350. Of equal name, because the word go means cow, earth, and speech.
351. No particular number is intended. What is meant is—innumerable.
352. The 'hence' in the last line has reference to what has been said before on the subject of kine, and not to the first line of the verse.
353. Vitasokaih in the instrumental plural refers to Bhavanaih or some such substantive understood. It may also be read as a nominative plural, referring to Lokah.
354. Very probably what is said here is that only such kine are worthy of being given away unto Brahmanas, and not lean animals.
355. Kine produce food not only by assisting at tillage of the soil, but also by aiding in the performance of sacrifices. The ghee burnt in the sacrificial fire sustains the under-deities, who pour rain and cause crops to grow.
356. That heat is the originating principle of the growth of many things was well understood by the Rishis.

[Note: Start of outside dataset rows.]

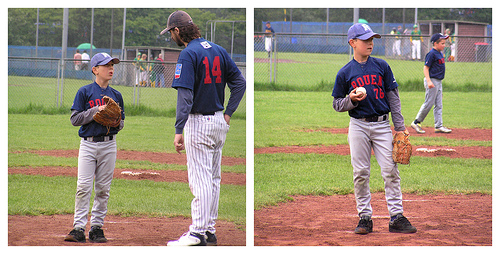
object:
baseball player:
[331, 21, 416, 233]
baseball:
[352, 85, 367, 97]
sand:
[253, 186, 493, 246]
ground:
[254, 43, 491, 243]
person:
[67, 52, 126, 242]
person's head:
[427, 31, 449, 53]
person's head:
[342, 17, 382, 57]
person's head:
[88, 51, 118, 85]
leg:
[411, 86, 439, 134]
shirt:
[168, 41, 237, 116]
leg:
[183, 123, 217, 232]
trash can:
[469, 41, 489, 63]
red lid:
[471, 40, 488, 49]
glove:
[94, 95, 123, 127]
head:
[87, 51, 122, 82]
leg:
[70, 136, 96, 230]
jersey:
[334, 58, 396, 119]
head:
[157, 7, 203, 43]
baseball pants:
[73, 136, 117, 231]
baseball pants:
[182, 115, 228, 236]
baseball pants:
[412, 76, 444, 128]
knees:
[74, 186, 92, 199]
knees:
[353, 168, 372, 187]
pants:
[349, 113, 405, 220]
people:
[73, 50, 82, 72]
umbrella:
[73, 41, 96, 51]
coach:
[157, 10, 248, 245]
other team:
[132, 51, 165, 86]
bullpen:
[383, 19, 485, 63]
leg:
[346, 124, 376, 219]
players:
[406, 26, 425, 61]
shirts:
[326, 55, 404, 118]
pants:
[263, 36, 273, 54]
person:
[410, 32, 457, 137]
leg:
[432, 78, 447, 134]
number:
[199, 50, 225, 87]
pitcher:
[326, 20, 417, 236]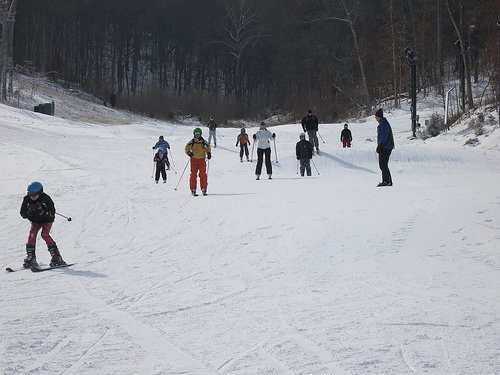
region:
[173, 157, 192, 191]
a metal ski pole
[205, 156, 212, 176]
a metal ski pole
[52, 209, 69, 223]
a metal ski pole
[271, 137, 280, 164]
a metal ski pole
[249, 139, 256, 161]
a metal ski pole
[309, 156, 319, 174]
a metal ski pole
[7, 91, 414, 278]
people skiing on the snow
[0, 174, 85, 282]
person wearing blue helmet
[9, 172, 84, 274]
person holding a snow pole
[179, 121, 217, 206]
person wearing yellow and orange suit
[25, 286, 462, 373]
marks of skies on the snow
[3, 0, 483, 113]
a forest behind a field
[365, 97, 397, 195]
man wearing a blue jacket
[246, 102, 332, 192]
the people holding poles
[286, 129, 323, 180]
person wearing black jacket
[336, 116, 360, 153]
person wearing black clothes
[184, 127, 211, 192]
Skier in yellow coat and orange pants.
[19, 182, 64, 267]
Kid in black jacket and blue helmet leaning down.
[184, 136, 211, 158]
A yellow jacket.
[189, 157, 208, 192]
Orange pants.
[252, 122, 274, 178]
A person in a white coaat and black pants.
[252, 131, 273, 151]
A white coat.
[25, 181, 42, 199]
Blue helmet on a kid.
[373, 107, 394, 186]
A man standing sideways in a blue coat and black hat.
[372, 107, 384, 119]
Black cap on a man standing sideways.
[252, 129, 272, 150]
A white winter coat.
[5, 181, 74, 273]
a skier going downhill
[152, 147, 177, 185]
a skier in snow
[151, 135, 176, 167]
a skier in snow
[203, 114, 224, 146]
a skier in snow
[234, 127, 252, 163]
a skier in snow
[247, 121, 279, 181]
a skier in snow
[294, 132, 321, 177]
a skier in snow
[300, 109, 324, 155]
a skier in snow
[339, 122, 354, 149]
a skier in snow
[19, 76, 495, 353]
cross country track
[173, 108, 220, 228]
person wearing a yellow jacket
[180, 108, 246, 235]
skier wearing orange snow pants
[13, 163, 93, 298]
child in a blue helmet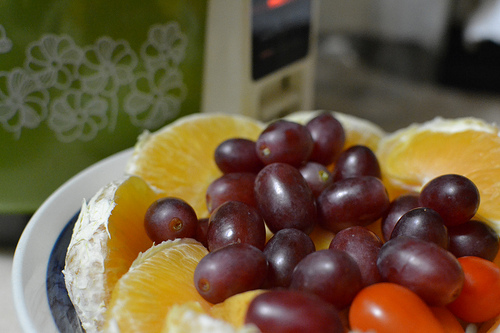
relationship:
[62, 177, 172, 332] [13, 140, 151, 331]
orange slice on plate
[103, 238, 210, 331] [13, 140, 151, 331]
orange slice on plate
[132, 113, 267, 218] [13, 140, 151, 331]
orange slice on plate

357. The sense seems to be this: in doing all pious acts, one should first take the aid of a preceptor, even if one be well-conversant with the ordinances one has to follow. Without the selection of a preceptor in the first place, there can be no pious act. In the matter, therefore, of making gifts of kine according to the ordinances laid down, one should seek the help of a preceptor as well as in the matter of every other act of piety.
358. When consciousness of body is lost in Yoga or Samadhi, a temporary Moksha or Emancipation succeeds. Men with cleansed minds behold at such times those regions of supreme felicity to which the speaker refers. Such felicity, of course, is the felicity of Brahma itself.
359. Govritti is imitating the cow in the matter of providing for the morrow. Hence, one, who never thinks of the morrow and never stores anything for future use, is meant.